3. Helping Others ***
by admin - February 29th, 2008.Filed under: 1-10. Tagged as: blood donation, community service, helping others, Key Club, Kiwanis, Ronald McDonald House, Rotary.
Few things are more fulfilling in life than helping other people. Because it is so selfless, it is deeply beneficial to the human soul.
Because my dear Aunt Linda almost died in 1989, save for blood donations, I knew before I even knew what I wanted to be when I grew up that I wanted to donate blood too, so someone else wouldn’t lose her beloved, funny aunt.
As soon as I turned 17, I donated. It wasn’t regular, every 8 weeks, but I gave blood. I gave blood when I moved away to college too. Giving blood makes me feel so happy so easily because one donation can save the lives of up to three people. Three people! What other action can you do in an easy 30 minutes that can save three lives? I don’t know of one. Sure, you have to endure a little bit of pain, but it is minimal considering that my short-lived pain can allow other people to live.
I began to donate regularly in 2004, and would still be doing so today. Unfortunately, I learned in late 2006 that I have a genetic disorder that increases the likelihood that my blood will clot, so I was disqualified from donating. I cried. Not enough people donate blood as it is, and now I am unable to as well. I hope that, in the future, I can find someway to participate in blood donation, but I can give my own blood anymore.
Several years after my aunts were in a car accident, I learned another lesson about helping others. In 8th grade, I joined Key Club because all my friends we’re joining and some older kids that I looked up to, and who doesn’t want to help other people?

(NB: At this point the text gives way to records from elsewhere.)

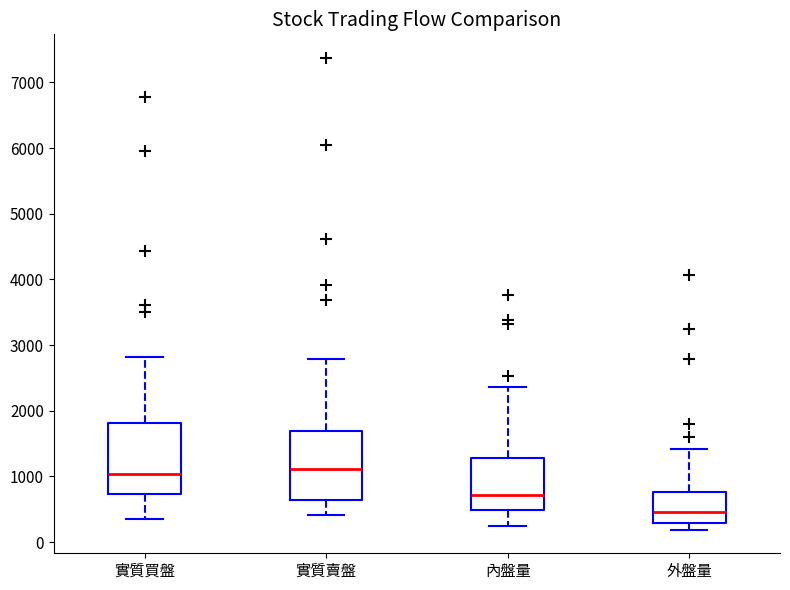

Where does the lower whisker of the box for 實質賣盤 end on the y-axis? The values are not printed on the chart, so give them approximately, as read against the axis.

400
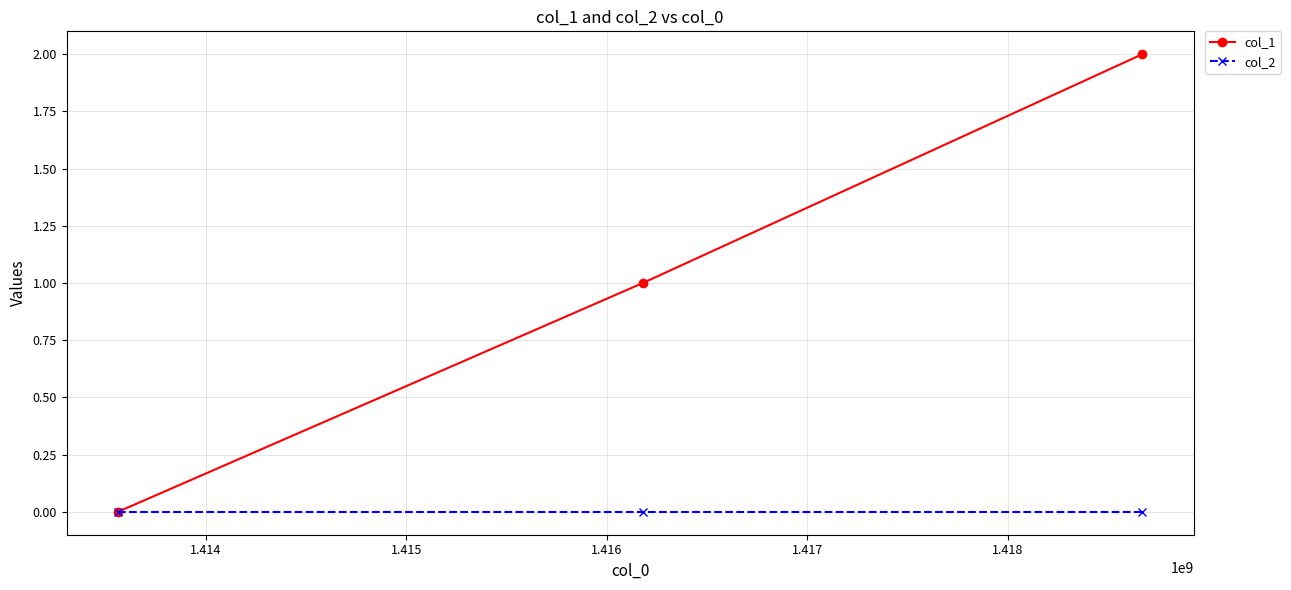

Which series has the widest spread of values?

col_1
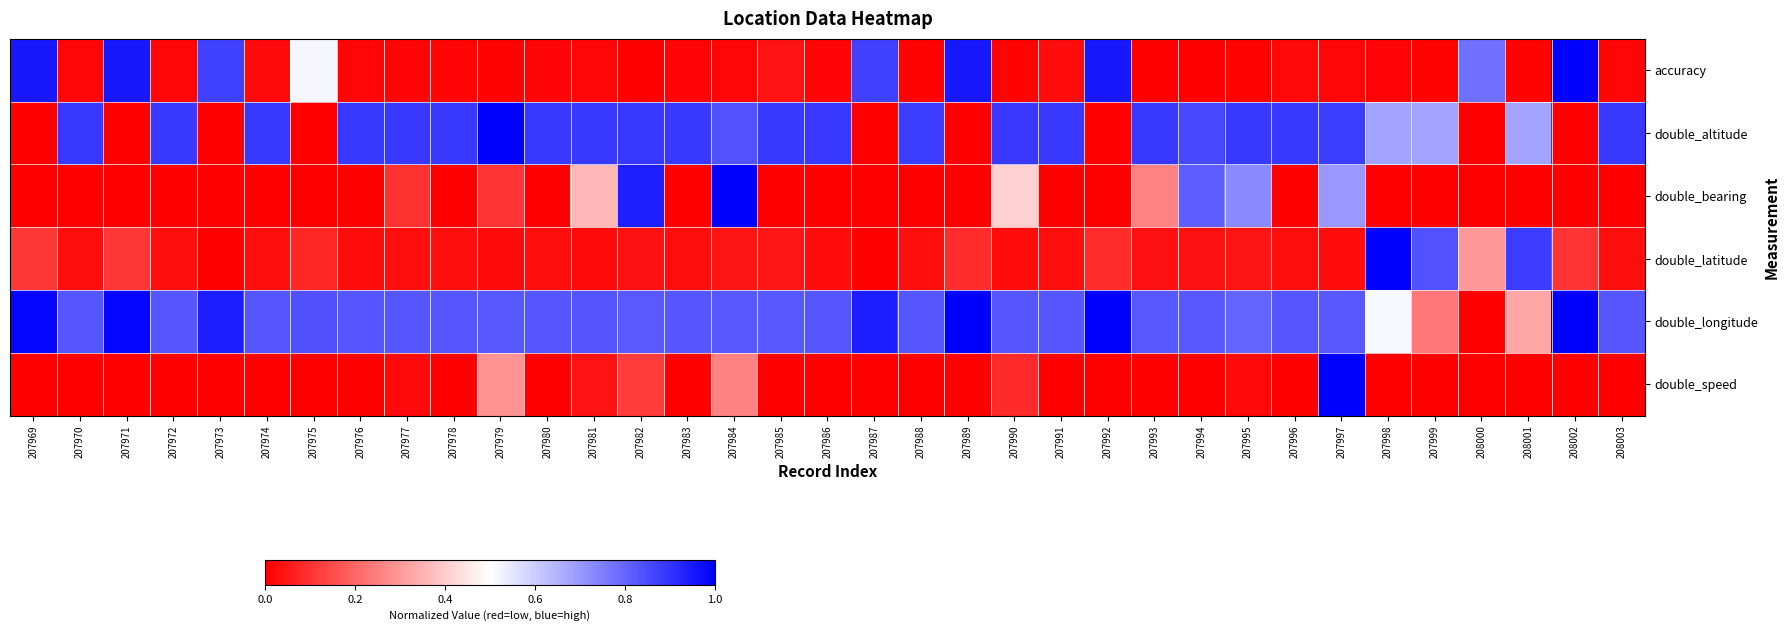

Reading left to right, extract all data points from this chart.

accuracy: 207969=1.0	207970=0.0	207971=1.0	207972=0.0	207973=0.9	207974=0.0	207975=0.5	207976=0.0	207977=0.0	207978=0.0	207979=0.0	207980=0.0	207981=0.0	207982=0.0	207983=0.0	207984=0.0	207985=0.0	207986=0.0	207987=0.9	207988=0.0	207989=1.0	207990=0.0	207991=0.0	207992=1.0	207993=0.0	207994=0.0	207995=0.0	207996=0.0	207997=0.0	207998=0.0	207999=0.0	208000=0.8	208001=0.0	208002=1.0	208003=0.0
double_altitude: 207969=0.0	207970=0.9	207971=0.0	207972=0.9	207973=0.0	207974=0.9	207975=0.0	207976=0.9	207977=0.9	207978=0.9	207979=1.0	207980=0.9	207981=0.9	207982=0.9	207983=0.9	207984=0.8	207985=0.9	207986=0.9	207987=0.0	207988=0.9	207989=0.0	207990=0.9	207991=0.9	207992=0.0	207993=0.9	207994=0.9	207995=0.9	207996=0.9	207997=0.9	207998=0.7	207999=0.7	208000=0.0	208001=0.7	208002=0.0	208003=0.9
double_bearing: 207969=0.0	207970=0.0	207971=0.0	207972=0.0	207973=0.0	207974=0.0	207975=0.0	207976=0.0	207977=0.1	207978=0.0	207979=0.1	207980=0.0	207981=0.4	207982=0.9	207983=0.0	207984=1.0	207985=0.0	207986=0.0	207987=0.0	207988=0.0	207989=0.0	207990=0.4	207991=0.0	207992=0.0	207993=0.3	207994=0.8	207995=0.7	207996=0.0	207997=0.7	207998=0.0	207999=0.0	208000=0.0	208001=0.0	208002=0.0	208003=0.0
double_latitude: 207969=0.1	207970=0.0	207971=0.1	207972=0.0	207973=0.0	207974=0.0	207975=0.1	207976=0.0	207977=0.0	207978=0.0	207979=0.0	207980=0.0	207981=0.0	207982=0.0	207983=0.0	207984=0.0	207985=0.0	207986=0.0	207987=0.0	207988=0.0	207989=0.1	207990=0.0	207991=0.0	207992=0.1	207993=0.0	207994=0.0	207995=0.0	207996=0.0	207997=0.0	207998=1.0	207999=0.8	208000=0.3	208001=0.9	208002=0.1	208003=0.0
double_longitude: 207969=1.0	207970=0.8	207971=1.0	207972=0.8	207973=0.9	207974=0.8	207975=0.8	207976=0.8	207977=0.8	207978=0.8	207979=0.8	207980=0.8	207981=0.8	207982=0.8	207983=0.8	207984=0.8	207985=0.8	207986=0.8	207987=0.9	207988=0.8	207989=1.0	207990=0.8	207991=0.8	207992=1.0	207993=0.8	207994=0.8	207995=0.8	207996=0.8	207997=0.8	207998=0.5	207999=0.2	208000=0.0	208001=0.3	208002=1.0	208003=0.8
double_speed: 207969=0.0	207970=0.0	207971=0.0	207972=0.0	207973=0.0	207974=0.0	207975=0.0	207976=0.0	207977=0.0	207978=0.0	207979=0.3	207980=0.0	207981=0.0	207982=0.1	207983=0.0	207984=0.3	207985=0.0	207986=0.0	207987=0.0	207988=0.0	207989=0.0	207990=0.1	207991=0.0	207992=0.0	207993=0.0	207994=0.0	207995=0.0	207996=0.0	207997=1.0	207998=0.0	207999=0.0	208000=0.0	208001=0.0	208002=0.0	208003=0.0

Key Club is a community service organization, so our meetings centered around projects that would enable us youngins to make a difference in our community. We Trick-or-Treated for canned goods fully costumed a week before Halloween to collect non-perishables for local homeless people. We helped to deliver beautiful bundles of daffodils that people had ordered to donate money to the American Cancer Society.

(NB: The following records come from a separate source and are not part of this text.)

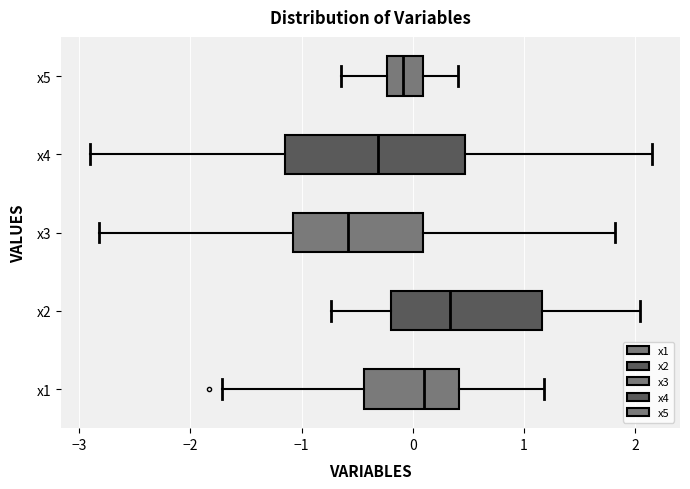

Reading bottom to top, transcribe this box plot: for each box, give where its median line is, the range the box spans, and where its two whiskers end, as read against the x-axis. The values are not printed on the chart, so give them approximately, as read against the axis.

x1: median 0.1, box -0.4 to 0.4, whiskers -1.7 to 1.2
x2: median 0.3, box -0.2 to 1.2, whiskers -0.7 to 2.0
x3: median -0.6, box -1.1 to 0.1, whiskers -2.8 to 1.8
x4: median -0.3, box -1.2 to 0.5, whiskers -2.9 to 2.2
x5: median -0.1, box -0.2 to 0.1, whiskers -0.6 to 0.4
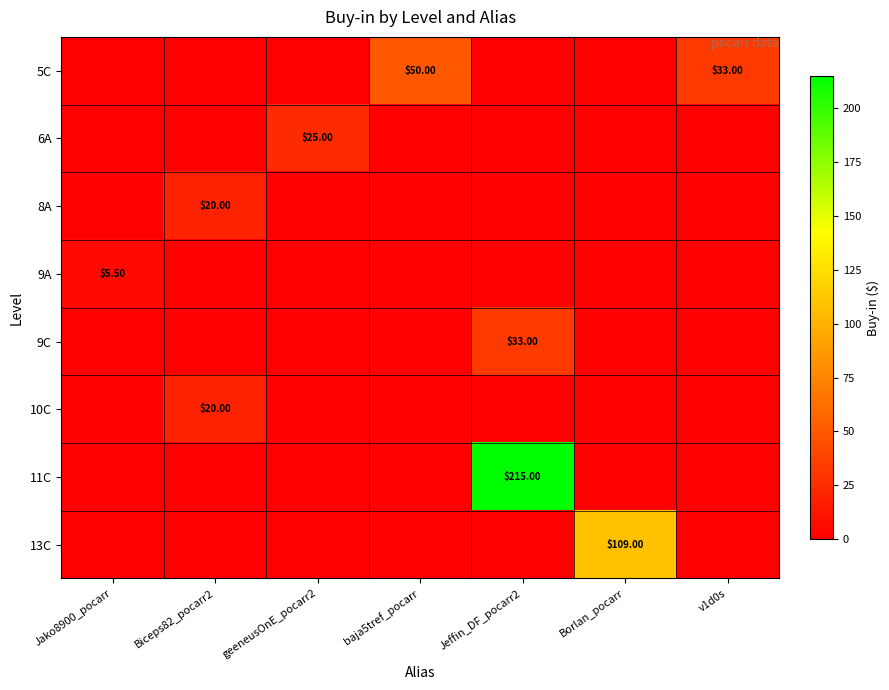

How many values in 9C are above zero?

1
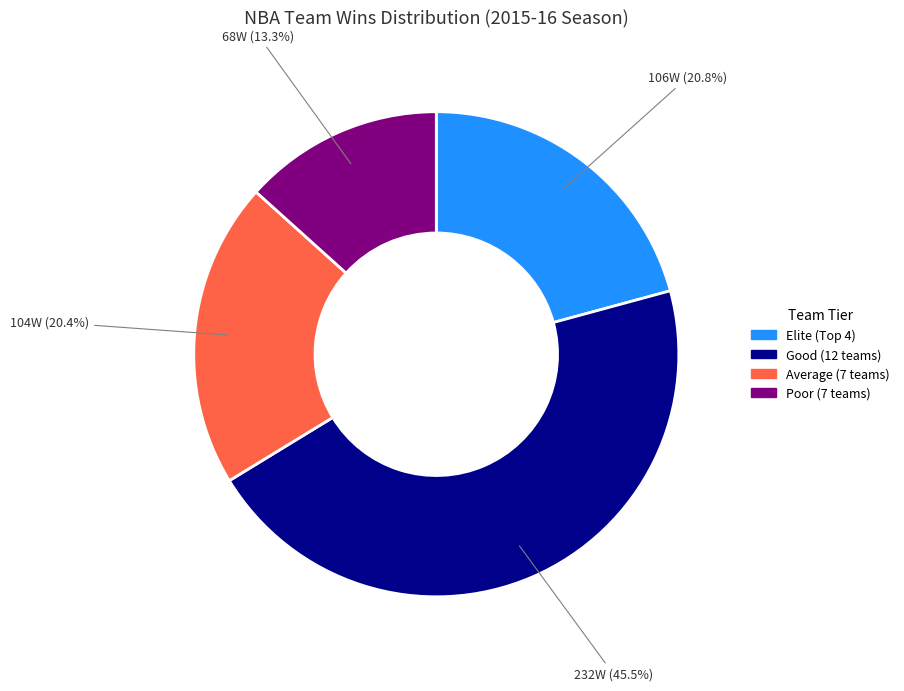

What portion of the pie excludes Average (7 teams)?

79.6%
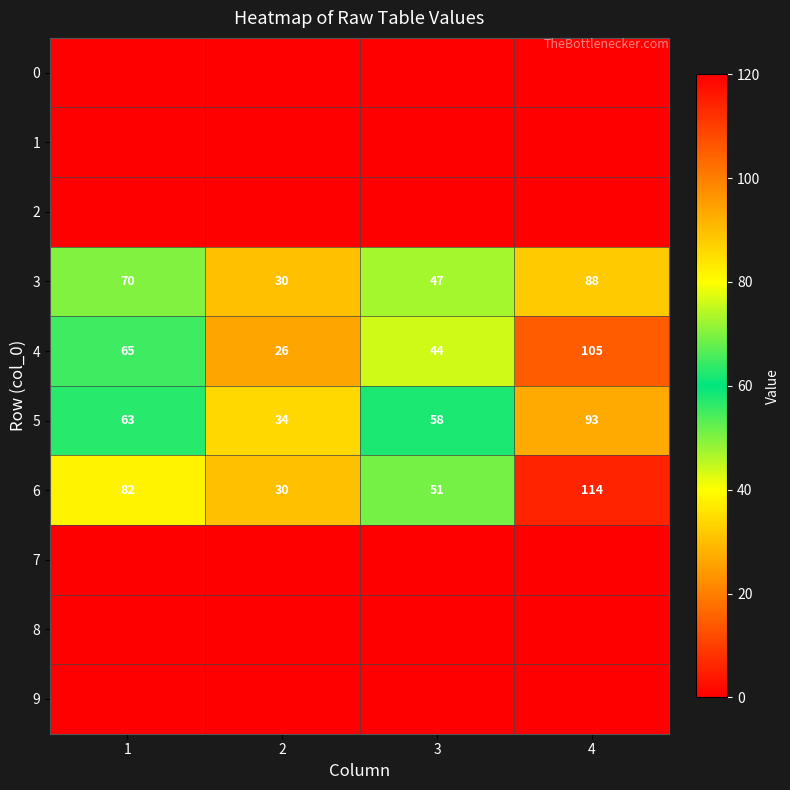

Which category has the lowest value in the 3 series?

2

We, as 13 and 14 year olds, learned that by giving our time to help people who had endured a more difficult life than we had, could grow as people, we could discover that we did have an impact on our world when every one around us made us feel like we were just little teenagers. It is a power lesson to learn.

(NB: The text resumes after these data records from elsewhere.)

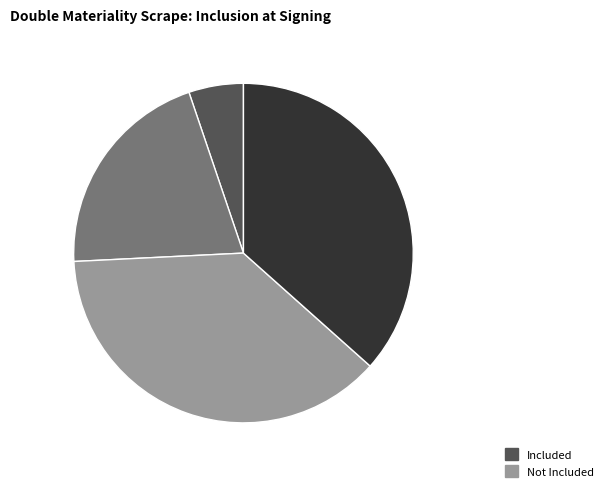

Is there any slice that represents more than half of the pie?

No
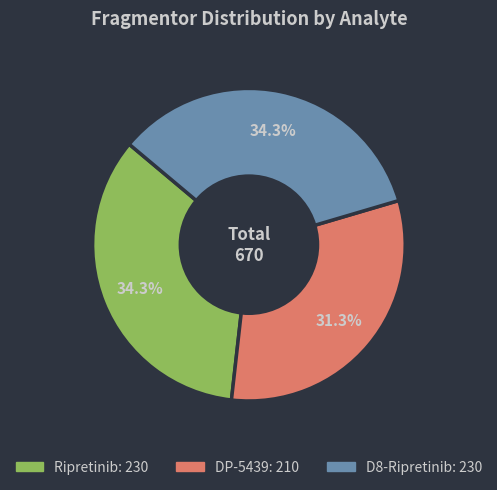

To the nearest percent, what portion does Ripretinib represent?

34%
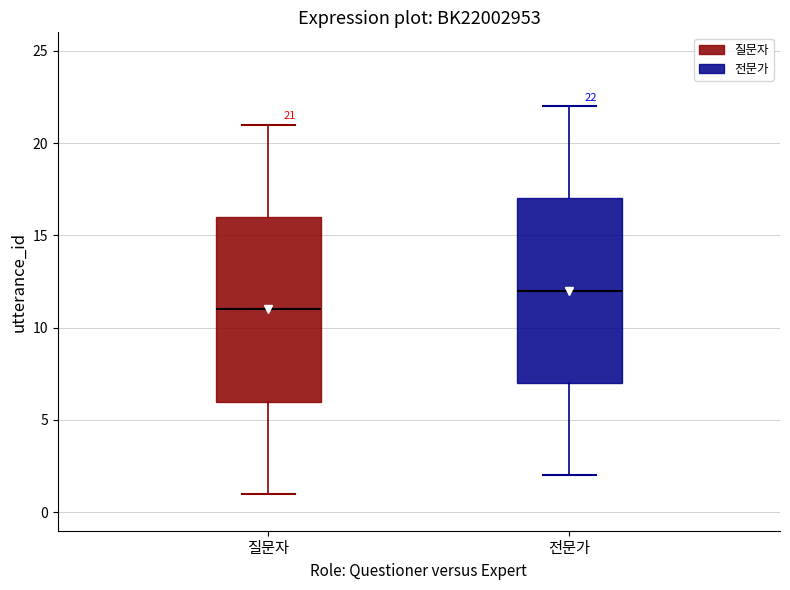

Which box has the highest median line?

전문가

Helping others does not have to be done through an organization like Key Club, Kiwanis, or Rotary. Your local church, your kid’s school, and even the post office offers many opportunities to experience the joy that comes from helping other people. Don’t miss them. See if your city has a Ronald McDonald House and volunteer. Help out at your local soup kitchen with your kids on cold weekends in the winter. I read about a family who prepares 20 sack lunches together on Saturday mornings and delivers them to homeless people.
There are many ways to discover the true happiness that comes from selfless acts. Don’t miss them!